We are now 36 days away from our wedding, and things are only picking up speed from here. Guest counts must be finalized, checks to vendors must be written, and meetings must be held with our pastor and church coordinators to go over details for the big day. We’re both incredibly excited about the wedding, don’t get me wrong, but the wedding is one of many things on the checklist right now.
Besides working on wedding plans, we also just closed on a condominium in northern Virginia, not to mention that Leon is about to make a career change. When we’re not discussing wedding plans, we’re arranging movers to move my apartment’s contents into the new place and reading over his resume. My mom flew out for a weekend to help us look for furniture for the condo, and we spent 13 hours with one meal break running around D.C. to find things. Granted, it’s a small (I like to say cozy) condo, but it takes a lot of work to furnish even a D.C.-sized place.
I asked my mother if being an adult would always feel like you were sprinting on a treadmill, just one second away from tiring out and flying right off the back (which I did in college once–it didn’t feel very good). Her answer? “You guys are just getting started.”

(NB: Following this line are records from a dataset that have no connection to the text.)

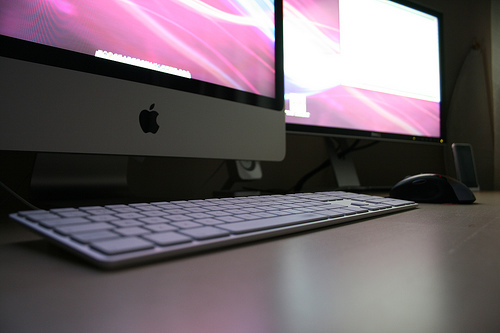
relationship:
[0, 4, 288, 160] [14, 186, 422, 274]
computer has keyboard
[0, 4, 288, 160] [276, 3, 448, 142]
computer has screen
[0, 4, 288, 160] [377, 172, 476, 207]
computer has mouse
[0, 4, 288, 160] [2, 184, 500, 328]
computer on desk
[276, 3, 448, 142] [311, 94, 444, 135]
screen reflects purple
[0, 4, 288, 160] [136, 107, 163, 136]
computer has apple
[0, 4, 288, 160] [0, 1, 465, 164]
computer has screens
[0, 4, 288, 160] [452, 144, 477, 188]
computer has speakers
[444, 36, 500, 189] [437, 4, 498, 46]
ironing board in background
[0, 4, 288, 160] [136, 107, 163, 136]
screen has apple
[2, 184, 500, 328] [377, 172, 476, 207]
desk has mouse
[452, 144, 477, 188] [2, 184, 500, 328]
speakers on desk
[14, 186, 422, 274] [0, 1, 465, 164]
keyboard near screens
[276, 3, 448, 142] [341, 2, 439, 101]
screen has words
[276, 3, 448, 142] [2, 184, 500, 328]
screen on desk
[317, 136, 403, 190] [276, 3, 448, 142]
stands below screen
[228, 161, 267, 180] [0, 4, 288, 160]
speaker on screen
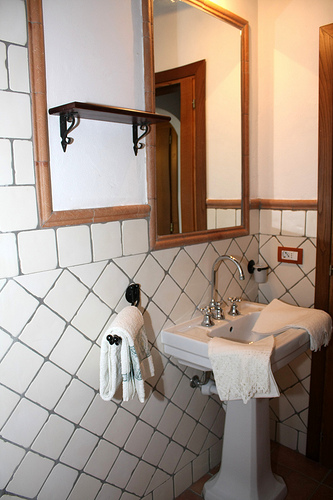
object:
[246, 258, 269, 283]
cup holder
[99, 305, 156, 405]
towel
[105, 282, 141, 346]
rack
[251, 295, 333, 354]
towel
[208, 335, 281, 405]
towel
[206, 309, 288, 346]
basin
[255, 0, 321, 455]
wall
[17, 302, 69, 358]
tile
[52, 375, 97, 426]
tile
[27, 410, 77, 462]
tile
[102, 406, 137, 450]
tile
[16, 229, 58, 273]
tile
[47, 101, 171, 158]
shelf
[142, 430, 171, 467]
tiles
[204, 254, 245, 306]
faucet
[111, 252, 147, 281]
tile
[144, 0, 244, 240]
mirror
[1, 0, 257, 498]
wall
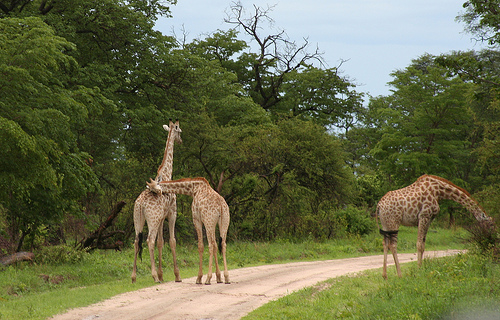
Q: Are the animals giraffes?
A: Yes, all the animals are giraffes.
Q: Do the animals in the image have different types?
A: No, all the animals are giraffes.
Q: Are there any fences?
A: No, there are no fences.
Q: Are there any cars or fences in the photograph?
A: No, there are no fences or cars.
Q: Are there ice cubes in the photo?
A: No, there are no ice cubes.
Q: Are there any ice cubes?
A: No, there are no ice cubes.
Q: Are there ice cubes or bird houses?
A: No, there are no ice cubes or bird houses.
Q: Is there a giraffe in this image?
A: Yes, there is a giraffe.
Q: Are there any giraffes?
A: Yes, there is a giraffe.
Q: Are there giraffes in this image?
A: Yes, there is a giraffe.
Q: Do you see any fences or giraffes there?
A: Yes, there is a giraffe.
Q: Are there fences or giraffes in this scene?
A: Yes, there is a giraffe.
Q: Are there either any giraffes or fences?
A: Yes, there is a giraffe.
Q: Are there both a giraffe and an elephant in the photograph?
A: No, there is a giraffe but no elephants.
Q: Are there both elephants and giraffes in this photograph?
A: No, there is a giraffe but no elephants.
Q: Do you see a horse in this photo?
A: No, there are no horses.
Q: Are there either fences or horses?
A: No, there are no horses or fences.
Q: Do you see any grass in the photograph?
A: Yes, there is grass.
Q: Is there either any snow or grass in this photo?
A: Yes, there is grass.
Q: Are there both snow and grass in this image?
A: No, there is grass but no snow.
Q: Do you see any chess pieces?
A: No, there are no chess pieces.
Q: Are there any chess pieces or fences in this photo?
A: No, there are no chess pieces or fences.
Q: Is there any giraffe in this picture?
A: Yes, there is a giraffe.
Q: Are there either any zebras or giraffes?
A: Yes, there is a giraffe.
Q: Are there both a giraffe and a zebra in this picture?
A: No, there is a giraffe but no zebras.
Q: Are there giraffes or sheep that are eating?
A: Yes, the giraffe is eating.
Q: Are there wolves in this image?
A: No, there are no wolves.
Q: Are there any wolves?
A: No, there are no wolves.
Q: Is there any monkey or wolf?
A: No, there are no wolves or monkeys.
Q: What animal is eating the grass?
A: The giraffe is eating the grass.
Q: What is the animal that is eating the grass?
A: The animal is a giraffe.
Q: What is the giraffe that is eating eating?
A: The giraffe is eating grass.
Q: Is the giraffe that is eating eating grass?
A: Yes, the giraffe is eating grass.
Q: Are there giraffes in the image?
A: Yes, there is a giraffe.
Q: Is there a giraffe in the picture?
A: Yes, there is a giraffe.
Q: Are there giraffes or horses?
A: Yes, there is a giraffe.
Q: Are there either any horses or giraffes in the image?
A: Yes, there is a giraffe.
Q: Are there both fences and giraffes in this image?
A: No, there is a giraffe but no fences.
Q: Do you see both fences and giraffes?
A: No, there is a giraffe but no fences.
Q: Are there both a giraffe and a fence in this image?
A: No, there is a giraffe but no fences.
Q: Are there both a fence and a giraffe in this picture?
A: No, there is a giraffe but no fences.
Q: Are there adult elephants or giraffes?
A: Yes, there is an adult giraffe.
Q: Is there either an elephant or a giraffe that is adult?
A: Yes, the giraffe is adult.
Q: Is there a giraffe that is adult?
A: Yes, there is an adult giraffe.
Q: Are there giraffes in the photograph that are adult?
A: Yes, there is an adult giraffe.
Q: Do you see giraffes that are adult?
A: Yes, there is a giraffe that is adult.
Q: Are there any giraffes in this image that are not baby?
A: Yes, there is a adult giraffe.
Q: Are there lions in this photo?
A: No, there are no lions.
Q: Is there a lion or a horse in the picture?
A: No, there are no lions or horses.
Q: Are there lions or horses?
A: No, there are no lions or horses.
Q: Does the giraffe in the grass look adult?
A: Yes, the giraffe is adult.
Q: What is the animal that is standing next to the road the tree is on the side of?
A: The animal is a giraffe.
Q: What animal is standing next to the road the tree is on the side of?
A: The animal is a giraffe.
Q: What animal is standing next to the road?
A: The animal is a giraffe.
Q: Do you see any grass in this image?
A: Yes, there is grass.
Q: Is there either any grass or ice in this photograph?
A: Yes, there is grass.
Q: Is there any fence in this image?
A: No, there are no fences.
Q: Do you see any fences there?
A: No, there are no fences.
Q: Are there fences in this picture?
A: No, there are no fences.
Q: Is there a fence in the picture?
A: No, there are no fences.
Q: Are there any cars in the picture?
A: No, there are no cars.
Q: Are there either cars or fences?
A: No, there are no cars or fences.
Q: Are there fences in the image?
A: No, there are no fences.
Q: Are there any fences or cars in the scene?
A: No, there are no fences or cars.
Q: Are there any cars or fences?
A: No, there are no fences or cars.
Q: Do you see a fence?
A: No, there are no fences.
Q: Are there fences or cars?
A: No, there are no fences or cars.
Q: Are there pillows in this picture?
A: No, there are no pillows.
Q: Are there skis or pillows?
A: No, there are no pillows or skis.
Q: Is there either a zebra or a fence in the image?
A: No, there are no fences or zebras.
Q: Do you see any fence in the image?
A: No, there are no fences.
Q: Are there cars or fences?
A: No, there are no fences or cars.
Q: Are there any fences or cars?
A: No, there are no fences or cars.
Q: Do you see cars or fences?
A: No, there are no fences or cars.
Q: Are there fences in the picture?
A: No, there are no fences.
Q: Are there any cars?
A: No, there are no cars.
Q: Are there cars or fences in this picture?
A: No, there are no cars or fences.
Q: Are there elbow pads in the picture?
A: No, there are no elbow pads.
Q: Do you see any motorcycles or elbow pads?
A: No, there are no elbow pads or motorcycles.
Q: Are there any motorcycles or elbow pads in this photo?
A: No, there are no elbow pads or motorcycles.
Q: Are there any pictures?
A: No, there are no pictures.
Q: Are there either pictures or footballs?
A: No, there are no pictures or footballs.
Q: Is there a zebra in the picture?
A: No, there are no zebras.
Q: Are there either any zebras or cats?
A: No, there are no zebras or cats.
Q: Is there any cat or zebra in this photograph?
A: No, there are no zebras or cats.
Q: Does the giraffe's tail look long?
A: Yes, the tail is long.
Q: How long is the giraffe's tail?
A: The tail is long.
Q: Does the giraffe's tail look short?
A: No, the tail is long.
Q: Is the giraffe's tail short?
A: No, the tail is long.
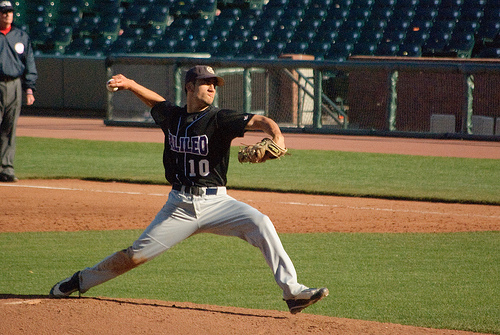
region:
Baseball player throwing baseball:
[52, 63, 337, 324]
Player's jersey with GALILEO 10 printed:
[162, 122, 214, 179]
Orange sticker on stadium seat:
[407, 24, 422, 36]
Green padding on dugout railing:
[97, 52, 490, 150]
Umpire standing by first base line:
[0, 1, 39, 186]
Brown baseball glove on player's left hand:
[239, 130, 286, 173]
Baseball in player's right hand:
[102, 68, 127, 98]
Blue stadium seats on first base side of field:
[23, 1, 498, 63]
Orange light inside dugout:
[335, 109, 347, 124]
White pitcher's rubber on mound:
[1, 287, 51, 318]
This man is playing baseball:
[62, 55, 319, 317]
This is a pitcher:
[71, 65, 316, 302]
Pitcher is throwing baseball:
[97, 58, 285, 175]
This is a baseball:
[97, 59, 136, 101]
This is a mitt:
[229, 125, 290, 173]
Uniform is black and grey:
[128, 96, 255, 243]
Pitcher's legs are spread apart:
[22, 205, 357, 331]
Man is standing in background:
[0, 0, 40, 187]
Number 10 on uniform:
[182, 155, 222, 177]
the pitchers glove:
[238, 138, 291, 172]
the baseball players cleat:
[263, 280, 335, 312]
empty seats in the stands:
[287, 7, 347, 43]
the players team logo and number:
[156, 99, 237, 184]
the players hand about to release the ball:
[102, 63, 132, 100]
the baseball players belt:
[159, 172, 234, 208]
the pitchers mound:
[2, 285, 50, 312]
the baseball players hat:
[175, 57, 223, 87]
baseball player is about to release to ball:
[68, 22, 324, 313]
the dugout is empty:
[260, 63, 452, 150]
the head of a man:
[161, 49, 234, 117]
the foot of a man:
[41, 259, 110, 307]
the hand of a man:
[91, 60, 140, 112]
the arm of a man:
[78, 6, 198, 201]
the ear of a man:
[183, 65, 209, 107]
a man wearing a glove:
[224, 95, 314, 185]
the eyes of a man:
[191, 56, 229, 116]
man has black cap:
[176, 69, 219, 81]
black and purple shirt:
[143, 91, 238, 187]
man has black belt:
[173, 187, 223, 204]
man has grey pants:
[88, 194, 302, 308]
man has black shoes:
[271, 286, 326, 320]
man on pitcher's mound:
[8, 271, 72, 316]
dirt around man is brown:
[66, 294, 256, 325]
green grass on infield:
[319, 245, 449, 298]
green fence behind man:
[144, 42, 494, 137]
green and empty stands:
[53, 1, 473, 70]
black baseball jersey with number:
[149, 95, 266, 187]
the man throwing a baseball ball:
[50, 65, 328, 314]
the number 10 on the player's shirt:
[186, 158, 211, 178]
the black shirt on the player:
[150, 98, 255, 186]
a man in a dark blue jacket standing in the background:
[0, 0, 37, 182]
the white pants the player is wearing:
[78, 183, 309, 300]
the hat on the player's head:
[183, 65, 225, 88]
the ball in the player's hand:
[105, 77, 118, 92]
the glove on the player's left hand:
[237, 138, 286, 165]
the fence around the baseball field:
[21, 50, 499, 142]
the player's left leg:
[223, 197, 328, 316]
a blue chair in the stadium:
[401, 19, 414, 39]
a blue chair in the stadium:
[472, 34, 486, 53]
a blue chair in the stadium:
[462, 19, 479, 42]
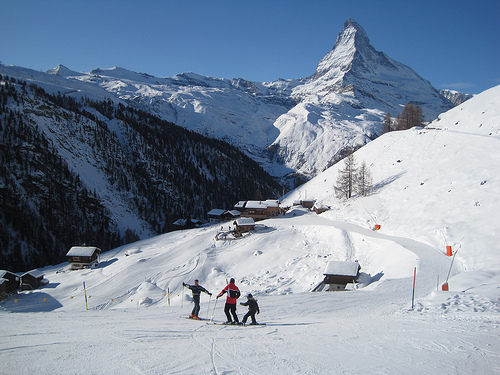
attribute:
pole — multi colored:
[405, 259, 421, 314]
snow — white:
[269, 199, 499, 341]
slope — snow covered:
[265, 130, 499, 367]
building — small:
[56, 237, 108, 274]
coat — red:
[211, 280, 243, 304]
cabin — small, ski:
[322, 258, 361, 283]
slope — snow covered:
[176, 273, 268, 330]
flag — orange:
[440, 240, 460, 258]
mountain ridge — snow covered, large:
[137, 64, 187, 91]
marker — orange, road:
[441, 243, 455, 259]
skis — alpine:
[224, 322, 251, 330]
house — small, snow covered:
[320, 255, 362, 286]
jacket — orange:
[213, 284, 248, 303]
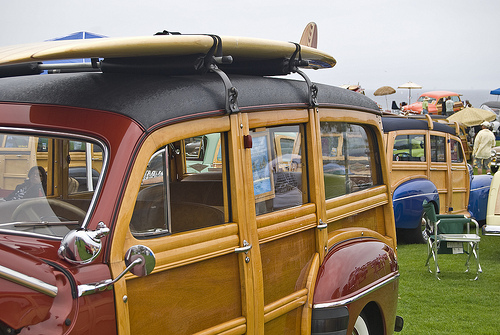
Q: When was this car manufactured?
A: Mid 1900's.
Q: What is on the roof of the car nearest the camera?
A: A surfboard.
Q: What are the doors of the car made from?
A: Wood.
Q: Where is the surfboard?
A: On roof.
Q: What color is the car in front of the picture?
A: Red and brown.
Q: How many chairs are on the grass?
A: 1.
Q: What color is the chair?
A: Green.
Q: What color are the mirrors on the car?
A: Silver.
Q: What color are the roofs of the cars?
A: Black.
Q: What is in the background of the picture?
A: Water.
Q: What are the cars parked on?
A: Grass.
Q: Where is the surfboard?
A: On top of the car.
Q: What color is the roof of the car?
A: Black.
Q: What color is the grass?
A: Green.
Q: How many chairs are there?
A: 1.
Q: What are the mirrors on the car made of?
A: Chrome.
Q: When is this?
A: Day time.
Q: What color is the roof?
A: Black.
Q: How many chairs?
A: 1.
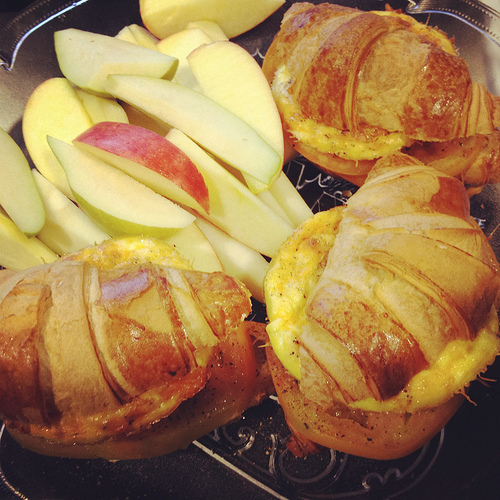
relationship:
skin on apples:
[80, 59, 194, 215] [10, 36, 294, 282]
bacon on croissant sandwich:
[10, 269, 181, 426] [0, 245, 256, 459]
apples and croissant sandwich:
[10, 36, 294, 282] [269, 3, 497, 191]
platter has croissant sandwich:
[6, 9, 498, 486] [0, 245, 256, 459]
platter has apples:
[6, 9, 498, 486] [10, 36, 294, 282]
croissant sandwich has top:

As I look over the “to do” list that just keeps growing, much like the stress lines in my forehead, my current goal is to get down the aisle without collapsing at the end. At least, we’ve been telling ourselves, if we push hard now we’ll enjoy several benefits later. We have our honeymoon to look forward to, with the daily grind being temporarily replaced by a French Polynesian bungalow and the beach. Then we’ll return to an actual home. One that we own. As a married couple.
This time period feels a lot like running track in junior high, when I was completely out of shape but the coach would not take the “I have no desire to be an athlete” argument that I should not be held to McKinney ISD gym class standards. I remember running around the track cursing the day, feeling miserable, and praying that I wouldn’t throw up my peanut butter and jelly sandwich from lunchtime.
As the finish line approached during the last lap, though, I remember feeling a surge of energy. And after crossing the line, it felt pretty good to know that I had finished the run. Before I threw up, of course.
We’re at that point with life changes–the final lap is approaching, and we’re running toward the finish line of “adulthood, chapter one.” Only this time there won’t be a snobby classmate watching me run around the track, yelling out in front of the class, “Douthit, I can walk faster than you run!” (She’s not invited to the wedding).